TASK STATEMENT:
Where a picture appears, leave it out, and transcribe all the lines below exactly.

*** Block opens ***

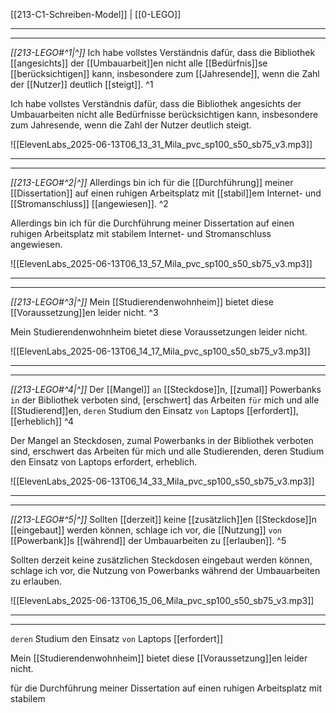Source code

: [[213-C1-Schreiben-Model]] | [[0-LEGO]]

---
---

*[[213-LEGO#^1|^]]* Ich habe vollstes Verständnis dafür, dass die Bibliothek [[angesichts]] der [[Umbauarbeit]]en nicht alle [[Bedürfnis]]se [[berücksichtigen]] kann, insbesondere zum [[Jahresende]], wenn die Zahl der [[Nutzer]] deutlich [[steigt]]. ^1


Ich habe vollstes Verständnis dafür, dass die Bibliothek angesichts der Umbauarbeiten nicht alle Bedürfnisse berücksichtigen kann, insbesondere zum Jahresende, wenn die Zahl der Nutzer deutlich steigt.

![[ElevenLabs_2025-06-13T06_13_31_Mila_pvc_sp100_s50_sb75_v3.mp3]]



---
---

*[[213-LEGO#^2|^]]* Allerdings bin ich für die [[Durchführung]] meiner [[Dissertation]] auf einen ruhigen Arbeitsplatz mit [[stabil]]em Internet- und [[Stromanschluss]] [[angewiesen]]. ^2


Allerdings bin ich für die Durchführung meiner Dissertation auf einen ruhigen Arbeitsplatz mit stabilem Internet- und Stromanschluss angewiesen.

![[ElevenLabs_2025-06-13T06_13_57_Mila_pvc_sp100_s50_sb75_v3.mp3]]



---
---

*[[213-LEGO#^3|^]]* Mein [[Studierendenwohnheim]] bietet diese [[Voraussetzung]]en leider nicht. ^3


Mein Studierendenwohnheim bietet diese Voraussetzungen leider nicht.

![[ElevenLabs_2025-06-13T06_14_17_Mila_pvc_sp100_s50_sb75_v3.mp3]]


---
---

*[[213-LEGO#^4|^]]* Der [[Mangel]] `an` [[Steckdose]]n, [[zumal]] Powerbanks `in` der Bibliothek verboten sind, [erschwert] das Arbeiten `für` mich und alle [[Studierend]]en, `deren` Studium den Einsatz `von` Laptops [[erfordert]], [[erheblich]] ^4


Der Mangel an Steckdosen, zumal Powerbanks in der Bibliothek verboten sind, erschwert das Arbeiten für mich und alle Studierenden, deren Studium den Einsatz von Laptops erfordert, erheblich.

![[ElevenLabs_2025-06-13T06_14_33_Mila_pvc_sp100_s50_sb75_v3.mp3]]



---
---

*[[213-LEGO#^5|^]]* Sollten [[derzeit]] keine [[zusätzlich]]en [[Steckdose]]n [[eingebaut]] werden können, schlage ich vor, die [[Nutzung]] `von` [[Powerbank]]s [[während]] der Umbauarbeiten zu [[erlauben]]. ^5


Sollten derzeit keine zusätzlichen Steckdosen eingebaut werden können, schlage ich vor, die Nutzung von Powerbanks während der Umbauarbeiten zu erlauben.

![[ElevenLabs_2025-06-13T06_15_06_Mila_pvc_sp100_s50_sb75_v3.mp3]]


---
---



`deren` Studium den Einsatz `von` Laptops [[erfordert]]
 
Mein [[Studierendenwohnheim]] bietet diese [[Voraussetzung]]en leider nicht.

für die Durchführung meiner Dissertation auf einen ruhigen Arbeitsplatz mit stabilem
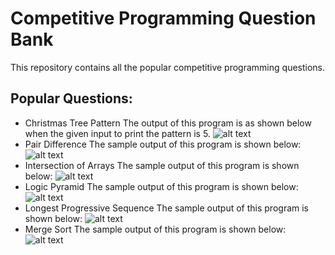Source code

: # Competitive Programming Question Bank
This repository contains all the popular competitive programming questions.

## Popular Questions:
* Christmas Tree Pattern
 The output of this program is as shown below when the given input to print the pattern is 5.
 ![alt text](https://raw.githubusercontent.com/smv1999/CompetitiveProgrammingQuestionBank/master/christmas_tree.png)
* Pair Difference
The sample output of this program is shown below:
 ![alt text](https://raw.githubusercontent.com/smv1999/CompetitiveProgrammingQuestionBank/master/find_pair_difference.png)
* Intersection of Arrays
The sample output of this program is shown below:
 ![alt text](https://raw.githubusercontent.com/smv1999/CompetitiveProgrammingQuestionBank/master/intersection_of_arrays.png)
* Logic Pyramid
The sample output of this program is shown below:
 ![alt text](https://raw.githubusercontent.com/smv1999/CompetitiveProgrammingQuestionBank/master/logic_pyramid.png)
* Longest Progressive Sequence
The sample output of this program is shown below:
 ![alt text](https://raw.githubusercontent.com/smv1999/CompetitiveProgrammingQuestionBank/master/longest_progressive_sequence.png)
* Merge Sort
The sample output of this program is shown below:
 ![alt text](https://raw.githubusercontent.com/smv1999/CompetitiveProgrammingQuestionBank/master/merge_sort%20.png)
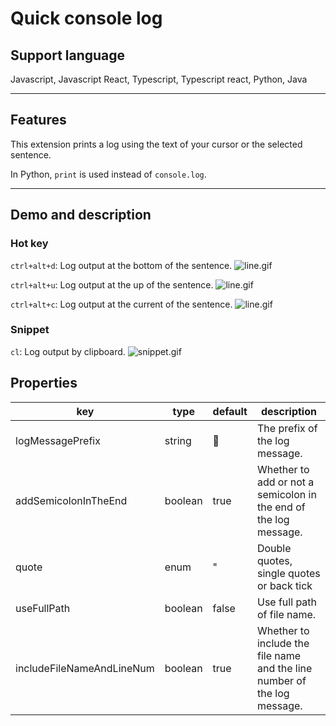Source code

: # Quick console log

## Support language
Javascript, Javascript React, Typescript, Typescript react, Python, Java

---
## Features
This extension prints a log using the text of your cursor or the selected sentence.

In Python, `print` is used instead of `console.log`.

---
## Demo and description
### Hot key
`ctrl+alt+d`: Log output at the bottom of the sentence.
![line.gif](https://raw.githubusercontent.com/gyuha/quick-console-log/main/images/wrap-down.gif)

`ctrl+alt+u`: Log output at the up of the sentence.
![line.gif](https://raw.githubusercontent.com/gyuha/quick-console-log/main/images/wrap-up.gif)

`ctrl+alt+c`:  Log output at the current of the sentence.
![line.gif](https://raw.githubusercontent.com/gyuha/quick-console-log/main/images/wrap-line.gif)

### Snippet
`cl`: Log output by clipboard.
![snippet.gif](https://raw.githubusercontent.com/gyuha/quick-console-log/main/images/snippet.gif)


## Properties

| key                       | type    | default | description                                                  |
| ------------------------- | ------- | ------- | ------------------------------------------------------------ |
| logMessagePrefix          | string  | 📢       | The prefix of the log message.                               |
| addSemicolonInTheEnd      | boolean | true    | Whether to add or not a semicolon in the end of the log message. |
| quote                     | enum    | "       | Double quotes, single quotes or back tick                    |
| useFullPath               | boolean | false   | Use full path of file name.                                  |
| includeFileNameAndLineNum | boolean | true    | Whether to include the file name and the line number of the log message. |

*** Block closes ***

SOLUTION:
Source code

: [[213-C1-Schreiben-Model]] | [[0-LEGO]]

---
---

*[[213-LEGO#^1|^]]* Ich habe vollstes Verständnis dafür, dass die Bibliothek [[angesichts]] der [[Umbauarbeit]]en nicht alle [[Bedürfnis]]se [[berücksichtigen]] kann, insbesondere zum [[Jahresende]], wenn die Zahl der [[Nutzer]] deutlich [[steigt]]. ^1


Ich habe vollstes Verständnis dafür, dass die Bibliothek angesichts der Umbauarbeiten nicht alle Bedürfnisse berücksichtigen kann, insbesondere zum Jahresende, wenn die Zahl der Nutzer deutlich steigt.

![[ElevenLabs_2025-06-13T06_13_31_Mila_pvc_sp100_s50_sb75_v3.mp3]]



---
---

*[[213-LEGO#^2|^]]* Allerdings bin ich für die [[Durchführung]] meiner [[Dissertation]] auf einen ruhigen Arbeitsplatz mit [[stabil]]em Internet- und [[Stromanschluss]] [[angewiesen]]. ^2


Allerdings bin ich für die Durchführung meiner Dissertation auf einen ruhigen Arbeitsplatz mit stabilem Internet- und Stromanschluss angewiesen.

![[ElevenLabs_2025-06-13T06_13_57_Mila_pvc_sp100_s50_sb75_v3.mp3]]



---
---

*[[213-LEGO#^3|^]]* Mein [[Studierendenwohnheim]] bietet diese [[Voraussetzung]]en leider nicht. ^3


Mein Studierendenwohnheim bietet diese Voraussetzungen leider nicht.

![[ElevenLabs_2025-06-13T06_14_17_Mila_pvc_sp100_s50_sb75_v3.mp3]]


---
---

*[[213-LEGO#^4|^]]* Der [[Mangel]] `an` [[Steckdose]]n, [[zumal]] Powerbanks `in` der Bibliothek verboten sind, [erschwert] das Arbeiten `für` mich und alle [[Studierend]]en, `deren` Studium den Einsatz `von` Laptops [[erfordert]], [[erheblich]] ^4


Der Mangel an Steckdosen, zumal Powerbanks in der Bibliothek verboten sind, erschwert das Arbeiten für mich und alle Studierenden, deren Studium den Einsatz von Laptops erfordert, erheblich.

![[ElevenLabs_2025-06-13T06_14_33_Mila_pvc_sp100_s50_sb75_v3.mp3]]



---
---

*[[213-LEGO#^5|^]]* Sollten [[derzeit]] keine [[zusätzlich]]en [[Steckdose]]n [[eingebaut]] werden können, schlage ich vor, die [[Nutzung]] `von` [[Powerbank]]s [[während]] der Umbauarbeiten zu [[erlauben]]. ^5


Sollten derzeit keine zusätzlichen Steckdosen eingebaut werden können, schlage ich vor, die Nutzung von Powerbanks während der Umbauarbeiten zu erlauben.

![[ElevenLabs_2025-06-13T06_15_06_Mila_pvc_sp100_s50_sb75_v3.mp3]]


---
---



`deren` Studium den Einsatz `von` Laptops [[erfordert]]
 
Mein [[Studierendenwohnheim]] bietet diese [[Voraussetzung]]en leider nicht.

für die Durchführung meiner Dissertation auf einen ruhigen Arbeitsplatz mit stabilem
Source code

: # Competitive Programming Question Bank
This repository contains all the popular competitive programming questions.

## Popular Questions:
* Christmas Tree Pattern
 The output of this program is as shown below when the given input to print the pattern is 5.
 ![alt text](https://raw.githubusercontent.com/smv1999/CompetitiveProgrammingQuestionBank/master/christmas_tree.png)
* Pair Difference
The sample output of this program is shown below:
 ![alt text](https://raw.githubusercontent.com/smv1999/CompetitiveProgrammingQuestionBank/master/find_pair_difference.png)
* Intersection of Arrays
The sample output of this program is shown below:
 ![alt text](https://raw.githubusercontent.com/smv1999/CompetitiveProgrammingQuestionBank/master/intersection_of_arrays.png)
* Logic Pyramid
The sample output of this program is shown below:
 ![alt text](https://raw.githubusercontent.com/smv1999/CompetitiveProgrammingQuestionBank/master/logic_pyramid.png)
* Longest Progressive Sequence
The sample output of this program is shown below:
 ![alt text](https://raw.githubusercontent.com/smv1999/CompetitiveProgrammingQuestionBank/master/longest_progressive_sequence.png)
* Merge Sort
The sample output of this program is shown below:
 ![alt text](https://raw.githubusercontent.com/smv1999/CompetitiveProgrammingQuestionBank/master/merge_sort%20.png)
Source code

: # Quick console log

## Support language
Javascript, Javascript React, Typescript, Typescript react, Python, Java

---
## Features
This extension prints a log using the text of your cursor or the selected sentence.

In Python, `print` is used instead of `console.log`.

---
## Demo and description
### Hot key
`ctrl+alt+d`: Log output at the bottom of the sentence.
![line.gif](https://raw.githubusercontent.com/gyuha/quick-console-log/main/images/wrap-down.gif)

`ctrl+alt+u`: Log output at the up of the sentence.
![line.gif](https://raw.githubusercontent.com/gyuha/quick-console-log/main/images/wrap-up.gif)

`ctrl+alt+c`:  Log output at the current of the sentence.
![line.gif](https://raw.githubusercontent.com/gyuha/quick-console-log/main/images/wrap-line.gif)

### Snippet
`cl`: Log output by clipboard.
![snippet.gif](https://raw.githubusercontent.com/gyuha/quick-console-log/main/images/snippet.gif)


## Properties

| key                       | type    | default | description                                                  |
| ------------------------- | ------- | ------- | ------------------------------------------------------------ |
| logMessagePrefix          | string  | 📢       | The prefix of the log message.                               |
| addSemicolonInTheEnd      | boolean | true    | Whether to add or not a semicolon in the end of the log message. |
| quote                     | enum    | "       | Double quotes, single quotes or back tick                    |
| useFullPath               | boolean | false   | Use full path of file name.                                  |
| includeFileNameAndLineNum | boolean | true    | Whether to include the file name and the line number of the log message. |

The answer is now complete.